‘If they write a cheque today, they want a result tomorrow’: Big Push Forward in New York 16 October 2012
New York City is the fastest place in the world. Everyone pounds the Manhattan pavements at break neck speed. Coffee shops are designed for quick caffeine fixes, view not for reflection and conversation. That, patient on a working visit to New York, I managed to find space for such reflection and conversation was due to the hospitality of the Ralph Bunche Institute for International Affairs. At a three hour event brilliantly chaired by Joanne Sandler (UNIFEM’s former deputy Executive Director) thirty people from the international development sector met in a seminar room at the City University’s Graduate Centre. Staff from the UN, INGOs, foundations, academia and consulting organisations met to take stock of how the results agenda is helping or hindering transformative development. Here are some of the highlights of the discussion.
Local organisations have internalised the results agenda
The results agenda has helped organisations focus on why, what and how they want to support development. At the same time international donors are demanding the results be instant – ‘if they write a cheque today, they want a result tomorrow’ said one participant. Demands for fast and tangible results discourage locally embedded processes of social change. The bureaucratic imperative has reached down to the grassroots and local organisations have internalised the results agenda. An INGO participant recounted how a conversation they managed to have with their donors allowed the INGO to push back on the results agenda and to support its local partners without requiring log frames or other quantifiable output-oriented mandatory procedures. Yet, when she visited partners to invite stories of change, they provided her with lists of quantified results – what they had learnt international organisations expected from them.
Conversations about alternatives are possible but practice is stuck in the past
Unless we are careful power will work invisibly to make us concur with what we know are inappropriate methods for designing and assessing programmes with multiple pathways of change. Yet, as in the story above, sensible conversations with donors are sometimes possible are worth trying. Furthermore, evaluators are becoming more open and aware of alternatives, enabling organisations to learn about how to support social change in complex and dynamic contexts. The problem is that much bureaucratic practice has not yet shifted and without challenge may never shift. The instruments of the results agenda – RCTs, systematic reviews, Logical Frameworks, Business Plans etc – are products of a certain world view that ignores power and relationships.
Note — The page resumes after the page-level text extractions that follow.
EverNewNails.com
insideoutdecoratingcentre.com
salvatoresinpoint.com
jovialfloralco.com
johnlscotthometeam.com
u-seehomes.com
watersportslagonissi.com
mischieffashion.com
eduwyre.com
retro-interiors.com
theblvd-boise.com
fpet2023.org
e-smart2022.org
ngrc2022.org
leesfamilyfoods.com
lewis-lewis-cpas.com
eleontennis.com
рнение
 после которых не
Demands for hard, often meaningless numbers are justified on the need for accountability. So let’s re-frame accountability, suggested a participant, to be about demonstrating an organisation’s continuous learning and adaptation while recognising that change is often an effect of collaboration between many partners and that it is rare to be able to attribute results to just one organisation. Another example of reframing that I mentioned is the work of Cathy Shutt and others in re-framing Value for Money. A participant emphasised that such re-framing efforts are part of a bigger picture of contested understandings of ‘development’. It was suggested rights-based approaches are under threat as we return to instrumentalist, non-transformative agendas of the 1980’s. Ideology and world views underpin the ‘politics of evidence’ and participants welcomed next year’s Big Push Forward conference where we will identify and share strategies to navigate and influence political space in support of transformative development.
Taking the BPF forward in the USA
The Big Push Forward is an initiative, not a programme. We throw a pebble in the pond and the ripples take on their own life. Some of the participants at yesterday’s event are considering organising follow up events in Boston, Washington – and NYC itself. Watch this space.